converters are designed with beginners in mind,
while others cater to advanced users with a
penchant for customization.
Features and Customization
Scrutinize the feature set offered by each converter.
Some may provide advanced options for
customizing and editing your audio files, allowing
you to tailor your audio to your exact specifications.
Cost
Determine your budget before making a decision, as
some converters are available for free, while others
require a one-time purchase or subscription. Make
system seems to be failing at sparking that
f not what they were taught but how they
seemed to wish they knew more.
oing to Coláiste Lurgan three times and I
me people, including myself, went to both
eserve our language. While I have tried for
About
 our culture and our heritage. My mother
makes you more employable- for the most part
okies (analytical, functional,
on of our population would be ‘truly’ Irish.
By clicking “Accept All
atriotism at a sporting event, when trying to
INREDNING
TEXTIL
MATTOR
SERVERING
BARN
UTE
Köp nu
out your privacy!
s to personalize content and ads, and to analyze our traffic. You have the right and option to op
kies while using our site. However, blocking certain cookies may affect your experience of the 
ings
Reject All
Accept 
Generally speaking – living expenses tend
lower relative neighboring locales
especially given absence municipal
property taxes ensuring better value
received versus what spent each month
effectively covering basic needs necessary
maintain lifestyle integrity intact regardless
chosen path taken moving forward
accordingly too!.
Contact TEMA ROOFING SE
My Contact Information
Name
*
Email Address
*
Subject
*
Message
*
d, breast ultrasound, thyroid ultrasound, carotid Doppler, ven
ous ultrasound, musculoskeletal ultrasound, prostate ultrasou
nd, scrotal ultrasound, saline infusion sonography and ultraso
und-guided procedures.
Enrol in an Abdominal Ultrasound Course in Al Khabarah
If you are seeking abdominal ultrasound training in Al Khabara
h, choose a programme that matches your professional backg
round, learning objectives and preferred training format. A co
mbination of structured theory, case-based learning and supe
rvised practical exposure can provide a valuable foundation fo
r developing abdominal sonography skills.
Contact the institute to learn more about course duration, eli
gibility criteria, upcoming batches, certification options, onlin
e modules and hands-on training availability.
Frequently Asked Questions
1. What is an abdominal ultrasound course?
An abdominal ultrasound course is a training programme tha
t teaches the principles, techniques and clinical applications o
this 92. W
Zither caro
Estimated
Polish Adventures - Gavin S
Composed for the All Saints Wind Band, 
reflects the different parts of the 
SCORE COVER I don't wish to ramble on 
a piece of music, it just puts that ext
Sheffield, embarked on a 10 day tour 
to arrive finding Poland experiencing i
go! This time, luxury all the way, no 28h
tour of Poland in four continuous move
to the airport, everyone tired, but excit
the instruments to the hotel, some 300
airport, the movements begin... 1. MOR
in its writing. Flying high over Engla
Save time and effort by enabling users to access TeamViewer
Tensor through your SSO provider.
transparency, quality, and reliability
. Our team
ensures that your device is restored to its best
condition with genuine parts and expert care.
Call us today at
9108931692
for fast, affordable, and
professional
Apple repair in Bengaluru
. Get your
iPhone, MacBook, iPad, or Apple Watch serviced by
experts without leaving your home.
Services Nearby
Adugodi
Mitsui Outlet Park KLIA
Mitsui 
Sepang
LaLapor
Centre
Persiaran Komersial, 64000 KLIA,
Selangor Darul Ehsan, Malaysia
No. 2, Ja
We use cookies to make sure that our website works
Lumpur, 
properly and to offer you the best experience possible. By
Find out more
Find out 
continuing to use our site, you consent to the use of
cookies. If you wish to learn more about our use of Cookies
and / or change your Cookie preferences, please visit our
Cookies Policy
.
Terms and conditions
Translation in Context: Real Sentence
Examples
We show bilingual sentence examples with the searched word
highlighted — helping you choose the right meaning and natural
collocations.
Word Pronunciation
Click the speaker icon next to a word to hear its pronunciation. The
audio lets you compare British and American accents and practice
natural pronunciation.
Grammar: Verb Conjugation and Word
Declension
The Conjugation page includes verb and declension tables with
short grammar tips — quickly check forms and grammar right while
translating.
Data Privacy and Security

------------------------------

◆ **Work instructions**
Return each line of the records above exactly as it reads.

◆ **The answer**
converters are designed with beginners in mind,
while others cater to advanced users with a
penchant for customization.
Features and Customization
Scrutinize the feature set offered by each converter.
Some may provide advanced options for
customizing and editing your audio files, allowing
you to tailor your audio to your exact specifications.
Cost
Determine your budget before making a decision, as
some converters are available for free, while others
require a one-time purchase or subscription. Make
system seems to be failing at sparking that
f not what they were taught but how they
seemed to wish they knew more.
oing to Coláiste Lurgan three times and I
me people, including myself, went to both
eserve our language. While I have tried for
About
 our culture and our heritage. My mother
makes you more employable- for the most part
okies (analytical, functional,
on of our population would be ‘truly’ Irish.
By clicking “Accept All
atriotism at a sporting event, when trying to
INREDNING
TEXTIL
MATTOR
SERVERING
BARN
UTE
Köp nu
out your privacy!
s to personalize content and ads, and to analyze our traffic. You have the right and option to op
kies while using our site. However, blocking certain cookies may affect your experience of the 
ings
Reject All
Accept 
Generally speaking – living expenses tend
lower relative neighboring locales
especially given absence municipal
property taxes ensuring better value
received versus what spent each month
effectively covering basic needs necessary
maintain lifestyle integrity intact regardless
chosen path taken moving forward
accordingly too!.
Contact TEMA ROOFING SE
My Contact Information
Name
*
Email Address
*
Subject
*
Message
*
d, breast ultrasound, thyroid ultrasound, carotid Doppler, ven
ous ultrasound, musculoskeletal ultrasound, prostate ultrasou
nd, scrotal ultrasound, saline infusion sonography and ultraso
und-guided procedures.
Enrol in an Abdominal Ultrasound Course in Al Khabarah
If you are seeking abdominal ultrasound training in Al Khabara
h, choose a programme that matches your professional backg
round, learning objectives and preferred training format. A co
mbination of structured theory, case-based learning and supe
rvised practical exposure can provide a valuable foundation fo
r developing abdominal sonography skills.
Contact the institute to learn more about course duration, eli
gibility criteria, upcoming batches, certification options, onlin
e modules and hands-on training availability.
Frequently Asked Questions
1. What is an abdominal ultrasound course?
An abdominal ultrasound course is a training programme tha
t teaches the principles, techniques and clinical applications o
this 92. W
Zither caro
Estimated
Polish Adventures - Gavin S
Composed for the All Saints Wind Band, 
reflects the different parts of the 
SCORE COVER I don't wish to ramble on 
a piece of music, it just puts that ext
Sheffield, embarked on a 10 day tour 
to arrive finding Poland experiencing i
go! This time, luxury all the way, no 28h
tour of Poland in four continuous move
to the airport, everyone tired, but excit
the instruments to the hotel, some 300
airport, the movements begin... 1. MOR
in its writing. Flying high over Engla
Save time and effort by enabling users to access TeamViewer
Tensor through your SSO provider.
transparency, quality, and reliability
. Our team
ensures that your device is restored to its best
condition with genuine parts and expert care.
Call us today at
9108931692
for fast, affordable, and
professional
Apple repair in Bengaluru
. Get your
iPhone, MacBook, iPad, or Apple Watch serviced by
experts without leaving your home.
Services Nearby
Adugodi
Mitsui Outlet Park KLIA
Mitsui 
Sepang
LaLapor
Centre
Persiaran Komersial, 64000 KLIA,
Selangor Darul Ehsan, Malaysia
No. 2, Ja
We use cookies to make sure that our website works
Lumpur, 
properly and to offer you the best experience possible. By
Find out more
Find out 
continuing to use our site, you consent to the use of
cookies. If you wish to learn more about our use of Cookies
and / or change your Cookie preferences, please visit our
Cookies Policy
.
Terms and conditions
Translation in Context: Real Sentence
Examples
We show bilingual sentence examples with the searched word
highlighted — helping you choose the right meaning and natural
collocations.
Word Pronunciation
Click the speaker icon next to a word to hear its pronunciation. The
audio lets you compare British and American accents and practice
natural pronunciation.
Grammar: Verb Conjugation and Word
Declension
The Conjugation page includes verb and declension tables with
short grammar tips — quickly check forms and grammar right while
translating.
Data Privacy and Security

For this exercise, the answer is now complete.